Goal of the exercise:
Print the rows word for word, everything from the very first line down to the line that contains "Привітання та побажання", with both of those lines included.

(Page-level text extractions)
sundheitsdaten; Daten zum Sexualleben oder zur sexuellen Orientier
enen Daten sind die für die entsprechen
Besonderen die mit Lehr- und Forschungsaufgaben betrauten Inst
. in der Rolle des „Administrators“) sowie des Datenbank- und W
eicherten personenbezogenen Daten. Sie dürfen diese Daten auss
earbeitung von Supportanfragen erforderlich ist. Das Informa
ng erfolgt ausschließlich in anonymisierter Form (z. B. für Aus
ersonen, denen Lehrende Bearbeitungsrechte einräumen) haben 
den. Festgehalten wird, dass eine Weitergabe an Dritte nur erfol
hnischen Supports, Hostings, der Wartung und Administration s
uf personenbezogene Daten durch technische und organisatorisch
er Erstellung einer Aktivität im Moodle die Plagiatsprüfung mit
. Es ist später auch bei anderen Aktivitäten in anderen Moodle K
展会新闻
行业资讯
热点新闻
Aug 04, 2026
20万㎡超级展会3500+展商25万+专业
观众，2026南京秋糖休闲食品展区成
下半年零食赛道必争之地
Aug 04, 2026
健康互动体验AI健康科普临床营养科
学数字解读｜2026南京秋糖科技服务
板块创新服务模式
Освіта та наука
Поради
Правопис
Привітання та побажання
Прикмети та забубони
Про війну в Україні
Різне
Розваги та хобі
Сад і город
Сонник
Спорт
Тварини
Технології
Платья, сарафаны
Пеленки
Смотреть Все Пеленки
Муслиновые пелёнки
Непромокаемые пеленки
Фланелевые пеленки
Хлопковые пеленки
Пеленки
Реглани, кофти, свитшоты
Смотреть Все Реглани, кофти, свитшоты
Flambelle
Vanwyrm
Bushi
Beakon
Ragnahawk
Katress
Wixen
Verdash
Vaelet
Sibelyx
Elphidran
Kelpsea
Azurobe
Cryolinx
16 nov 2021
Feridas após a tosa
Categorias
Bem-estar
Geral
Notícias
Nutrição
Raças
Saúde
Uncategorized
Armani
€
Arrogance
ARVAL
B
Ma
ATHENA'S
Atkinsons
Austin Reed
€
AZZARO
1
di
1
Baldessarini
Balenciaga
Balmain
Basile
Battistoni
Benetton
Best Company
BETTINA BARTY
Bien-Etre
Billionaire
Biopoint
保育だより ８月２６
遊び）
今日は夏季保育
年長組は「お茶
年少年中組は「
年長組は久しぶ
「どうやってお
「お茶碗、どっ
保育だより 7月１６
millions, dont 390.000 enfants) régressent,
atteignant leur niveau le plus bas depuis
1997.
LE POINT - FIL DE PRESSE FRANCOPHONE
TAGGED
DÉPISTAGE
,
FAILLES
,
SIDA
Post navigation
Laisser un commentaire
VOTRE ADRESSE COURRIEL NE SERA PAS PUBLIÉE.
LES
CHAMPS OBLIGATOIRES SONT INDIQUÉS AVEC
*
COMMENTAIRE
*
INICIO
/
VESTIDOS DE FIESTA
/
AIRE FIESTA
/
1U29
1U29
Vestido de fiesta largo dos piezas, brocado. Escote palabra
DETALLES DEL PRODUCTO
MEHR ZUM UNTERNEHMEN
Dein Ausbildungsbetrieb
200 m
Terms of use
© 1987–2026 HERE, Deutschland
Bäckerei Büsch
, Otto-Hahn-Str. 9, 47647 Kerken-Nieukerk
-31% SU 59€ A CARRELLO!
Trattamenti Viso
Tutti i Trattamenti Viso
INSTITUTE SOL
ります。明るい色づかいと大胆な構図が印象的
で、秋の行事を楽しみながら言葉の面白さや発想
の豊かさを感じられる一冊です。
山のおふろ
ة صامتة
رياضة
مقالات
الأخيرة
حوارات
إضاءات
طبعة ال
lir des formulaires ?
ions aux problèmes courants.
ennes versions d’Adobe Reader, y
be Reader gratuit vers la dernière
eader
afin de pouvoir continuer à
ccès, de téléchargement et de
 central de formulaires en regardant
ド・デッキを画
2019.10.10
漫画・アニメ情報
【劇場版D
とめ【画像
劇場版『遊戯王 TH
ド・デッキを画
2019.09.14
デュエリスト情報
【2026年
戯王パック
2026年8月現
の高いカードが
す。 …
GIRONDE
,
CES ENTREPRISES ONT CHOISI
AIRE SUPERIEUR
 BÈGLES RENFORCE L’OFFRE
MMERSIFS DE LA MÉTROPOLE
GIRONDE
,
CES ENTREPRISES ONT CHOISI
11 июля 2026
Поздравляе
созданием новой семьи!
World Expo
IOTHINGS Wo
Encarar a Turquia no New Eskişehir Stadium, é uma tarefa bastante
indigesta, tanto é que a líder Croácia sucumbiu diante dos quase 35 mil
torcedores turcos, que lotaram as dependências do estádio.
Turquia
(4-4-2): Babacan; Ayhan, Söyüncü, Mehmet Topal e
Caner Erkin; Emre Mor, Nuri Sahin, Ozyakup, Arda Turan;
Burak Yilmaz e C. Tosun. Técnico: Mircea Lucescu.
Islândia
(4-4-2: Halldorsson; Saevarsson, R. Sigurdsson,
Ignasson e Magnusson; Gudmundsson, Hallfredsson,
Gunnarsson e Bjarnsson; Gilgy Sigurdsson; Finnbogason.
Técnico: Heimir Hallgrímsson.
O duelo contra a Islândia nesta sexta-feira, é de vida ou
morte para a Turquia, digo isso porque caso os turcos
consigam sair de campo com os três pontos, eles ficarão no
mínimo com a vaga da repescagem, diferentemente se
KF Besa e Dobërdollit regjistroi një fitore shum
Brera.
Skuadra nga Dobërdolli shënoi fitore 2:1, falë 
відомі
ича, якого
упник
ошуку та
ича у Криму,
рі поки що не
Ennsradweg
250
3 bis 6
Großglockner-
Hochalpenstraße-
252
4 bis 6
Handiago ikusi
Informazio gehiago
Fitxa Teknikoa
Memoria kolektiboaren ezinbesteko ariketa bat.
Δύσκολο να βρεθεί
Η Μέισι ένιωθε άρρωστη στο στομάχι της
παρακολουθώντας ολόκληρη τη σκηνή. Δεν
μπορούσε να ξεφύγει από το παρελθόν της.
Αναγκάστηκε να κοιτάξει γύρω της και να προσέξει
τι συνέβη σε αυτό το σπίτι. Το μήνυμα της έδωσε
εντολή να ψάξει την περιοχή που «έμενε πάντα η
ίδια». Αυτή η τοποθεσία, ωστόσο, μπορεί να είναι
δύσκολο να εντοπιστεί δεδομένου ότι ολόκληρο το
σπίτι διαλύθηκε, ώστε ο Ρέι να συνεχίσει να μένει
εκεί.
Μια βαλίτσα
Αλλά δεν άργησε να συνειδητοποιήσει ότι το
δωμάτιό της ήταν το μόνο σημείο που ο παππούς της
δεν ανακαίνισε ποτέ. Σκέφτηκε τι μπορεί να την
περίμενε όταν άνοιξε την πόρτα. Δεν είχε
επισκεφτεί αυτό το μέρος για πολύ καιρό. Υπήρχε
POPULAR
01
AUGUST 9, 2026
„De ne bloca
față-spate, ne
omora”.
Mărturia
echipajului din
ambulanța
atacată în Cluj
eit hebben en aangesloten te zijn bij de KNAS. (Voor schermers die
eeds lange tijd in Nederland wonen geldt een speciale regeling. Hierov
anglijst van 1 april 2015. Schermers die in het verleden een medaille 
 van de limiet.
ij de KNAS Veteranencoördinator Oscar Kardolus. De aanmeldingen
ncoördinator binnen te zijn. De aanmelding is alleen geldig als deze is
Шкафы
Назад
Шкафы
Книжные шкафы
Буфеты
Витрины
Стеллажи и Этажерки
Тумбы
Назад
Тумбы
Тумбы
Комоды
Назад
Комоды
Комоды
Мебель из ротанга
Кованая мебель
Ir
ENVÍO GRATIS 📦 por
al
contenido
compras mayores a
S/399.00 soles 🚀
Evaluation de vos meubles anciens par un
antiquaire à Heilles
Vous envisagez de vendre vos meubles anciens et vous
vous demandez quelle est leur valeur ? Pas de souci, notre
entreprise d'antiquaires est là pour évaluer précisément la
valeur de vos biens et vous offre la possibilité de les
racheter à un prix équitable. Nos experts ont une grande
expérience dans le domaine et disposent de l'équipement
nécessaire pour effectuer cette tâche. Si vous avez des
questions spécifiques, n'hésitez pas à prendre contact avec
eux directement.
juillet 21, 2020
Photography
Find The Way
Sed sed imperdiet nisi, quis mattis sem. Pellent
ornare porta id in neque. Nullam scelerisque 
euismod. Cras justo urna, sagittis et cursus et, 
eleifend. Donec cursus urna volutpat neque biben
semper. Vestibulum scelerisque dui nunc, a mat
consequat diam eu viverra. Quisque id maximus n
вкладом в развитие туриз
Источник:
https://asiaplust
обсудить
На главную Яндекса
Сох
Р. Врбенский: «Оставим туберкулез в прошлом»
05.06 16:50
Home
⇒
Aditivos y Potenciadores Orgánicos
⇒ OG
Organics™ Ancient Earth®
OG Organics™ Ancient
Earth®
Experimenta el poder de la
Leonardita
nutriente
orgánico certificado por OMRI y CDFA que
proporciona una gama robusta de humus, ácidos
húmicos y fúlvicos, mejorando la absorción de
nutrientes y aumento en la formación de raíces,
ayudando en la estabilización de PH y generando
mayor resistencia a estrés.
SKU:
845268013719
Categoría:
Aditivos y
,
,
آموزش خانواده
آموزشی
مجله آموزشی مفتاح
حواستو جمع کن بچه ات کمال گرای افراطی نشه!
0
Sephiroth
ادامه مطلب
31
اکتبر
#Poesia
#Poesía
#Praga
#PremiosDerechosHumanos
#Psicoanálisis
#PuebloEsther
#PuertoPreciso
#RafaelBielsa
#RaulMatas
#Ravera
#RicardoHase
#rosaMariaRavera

Response area:
sundheitsdaten; Daten zum Sexualleben oder zur sexuellen Orientier
enen Daten sind die für die entsprechen
Besonderen die mit Lehr- und Forschungsaufgaben betrauten Inst
. in der Rolle des „Administrators“) sowie des Datenbank- und W
eicherten personenbezogenen Daten. Sie dürfen diese Daten auss
earbeitung von Supportanfragen erforderlich ist. Das Informa
ng erfolgt ausschließlich in anonymisierter Form (z. B. für Aus
ersonen, denen Lehrende Bearbeitungsrechte einräumen) haben 
den. Festgehalten wird, dass eine Weitergabe an Dritte nur erfol
hnischen Supports, Hostings, der Wartung und Administration s
uf personenbezogene Daten durch technische und organisatorisch
er Erstellung einer Aktivität im Moodle die Plagiatsprüfung mit
. Es ist später auch bei anderen Aktivitäten in anderen Moodle K
展会新闻
行业资讯
热点新闻
Aug 04, 2026
20万㎡超级展会3500+展商25万+专业
观众，2026南京秋糖休闲食品展区成
下半年零食赛道必争之地
Aug 04, 2026
健康互动体验AI健康科普临床营养科
学数字解读｜2026南京秋糖科技服务
板块创新服务模式
Освіта та наука
Поради
Правопис
Привітання та побажання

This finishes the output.